Klingt nach Dispositionsfreiheit. Auch nach Planbarkeit. Alles ein Portfolio. Voller Vermögenseinsatz, volle Kontrolle. Volles Selbstunternehmertum vielleicht gar. Wie „geliehen“ und wie sehr nur als Teil einer Wette erlebt man dann aber alles das, was – und sei es nur in der Theorie – portfoliofähig werden könnte? Wird auch meine Gesundheit, mein Alter, mein soziales Kontaktnetzwerk zu meinem „Vermögen“ gehören? Was, wenn man Vermögen nicht lediglich verflüssigen kann, sondern digital einsetzen muss? Spätestens hier liegt das Szenario eines Wettspielers nahe, der nichts besitzt außer seiner Arbeitskraft – weil eben diese und nur diese will der Markt haben und allein diese wird deshalb in Geldwert beziffert. Arbeit wäre allerdings zu einer Fähigkeit mutiert, möglichst viel aus seiner Umgebung virtuell zu verpfänden. Je mehr von meiner Umgebung ich kapitalisiere, desto unternehmensartiger würde jedenfalls mein Privatleben. Und desto weniger bliebe wohl wirklich geldfrei.

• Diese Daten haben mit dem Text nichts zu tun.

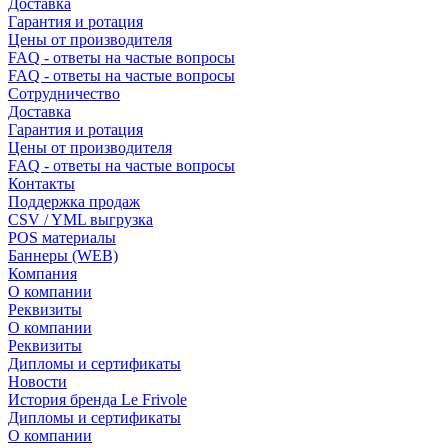
Доставка
Гарантия и ротация
Цены от производителя
FAQ - ответы на частые вопросы
FAQ - ответы на частые вопросы
Сотрудничество
Доставка
Гарантия и ротация
Цены от производителя
FAQ - ответы на частые вопросы
Контакты
Поддержка продаж
CSV / YML выгрузка
POS материалы
Баннеры (WEB)
Компания
О компании
Реквизиты
О компании
Реквизиты
Дипломы и сертификаты
Новости
История бренда Le Frivole
Дипломы и сертификаты
О компании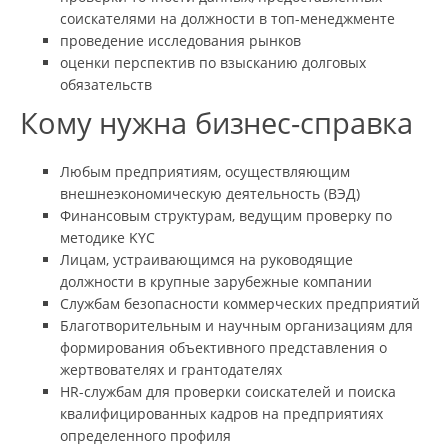
соискателями на должности в топ-менеджменте
проведение исследования рынков
оценки перспектив по взысканию долговых
обязательств
Кому нужна бизнес-справка
Любым предприятиям, осуществляющим
внешнеэкономическую деятельность (ВЭД)
Финансовым структурам, ведущим проверку по
методике KYC
Лицам, устраивающимся на руководящие
должности в крупные зарубежные компании
Службам безопасности коммерческих предприятий
Благотворительным и научным организациям для
формирования объективного представления о
жертвователях и грантодателях
HR-службам для проверки соискателей и поиска
квалифицированных кадров на предприятиях
определенного профиля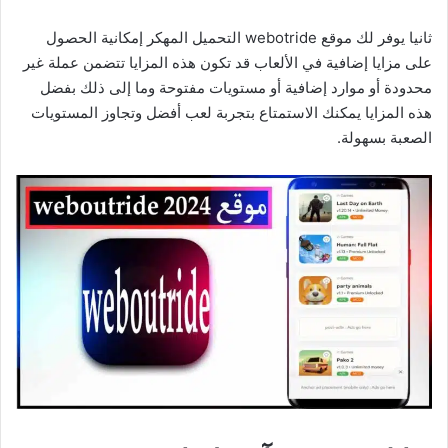
ثانيا يوفر لك موقع webotride التحميل المهكر إمكانية الحصول
على مزايا إضافية في الألعاب قد تكون هذه المزايا تتضمن عملة غير
محدودة أو موارد إضافية أو مستويات مفتوحة وما إلى ذلك بفضل
هذه المزايا يمكنك الاستمتاع بتجربة لعب أفضل وتجاوز المستويات
الصعبة بسهولة.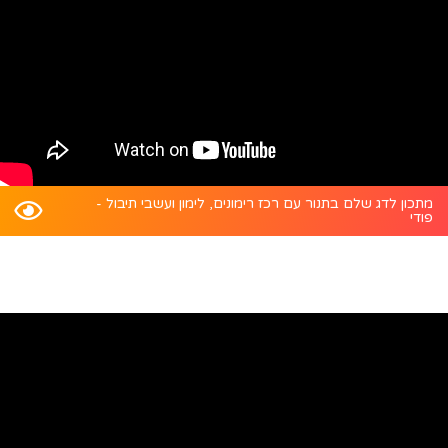
מתכון לדג שלם בתנור עם רכז רימונים, לימון ועשבי תיבול -
פודי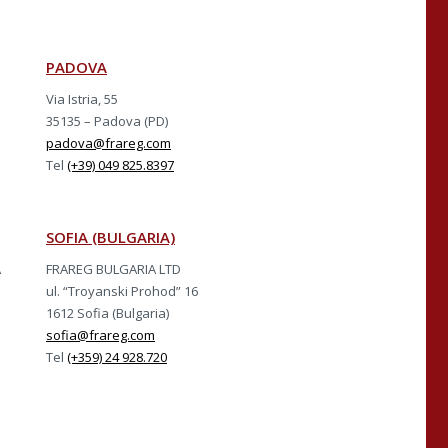
PADOVA
Via Istria, 55
35135 – Padova (PD)
padova@frareg.com
Tel
(+39) 049 825.8397
SOFIA (BULGARIA)
A
FRAREG BULGARIA LTD
ul. “Troyanski Prohod” 16
1612 Sofia (Bulgaria)
sofia@frareg.com
Tel
(+359) 24 928.720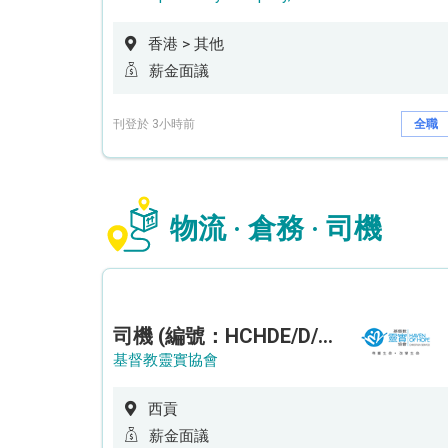
香港 > 其他
薪金面議
刊登於 3小時前
全職
物流 · 倉務 · 司機
司機 (編號：HCHDE/D/CTE)
基督教靈實協會
西貢
薪金面議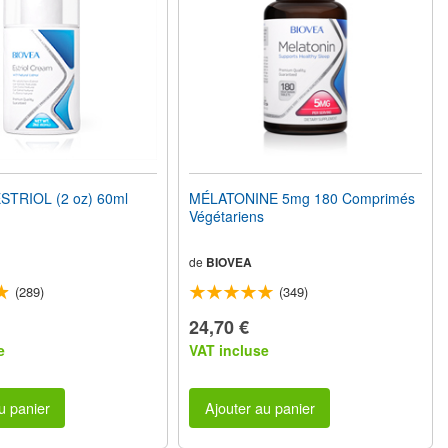
TRIOL (2 oz) 60ml
MÉLATONINE 5mg 180 Comprimés
Végétariens
de
BIOVEA
(289)
(349)
24,70 €
e
VAT incluse
u panier
Ajouter au panier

Revolutionär? Vielleicht. Aber tatsächlich mehr politische Partizipation? Folgt man de la Rubias These von der „Vermengung“, verändern sich vor allem Portfolio-Routinen und Spieleinsätze. Schlechterdings alles wird als Geld erlebbar. Wenn man da mal nur nicht Freiheit mit Verfügbarkeit verwechselt …

Cyrus de la Rubia: Die neue Vielfalt des Geldes. Wie Bitcoin, Ether und digitaler Euro unsere Wirtschaft revolutionieren, Stuttgart: Schäffer-Poeschel, 2022.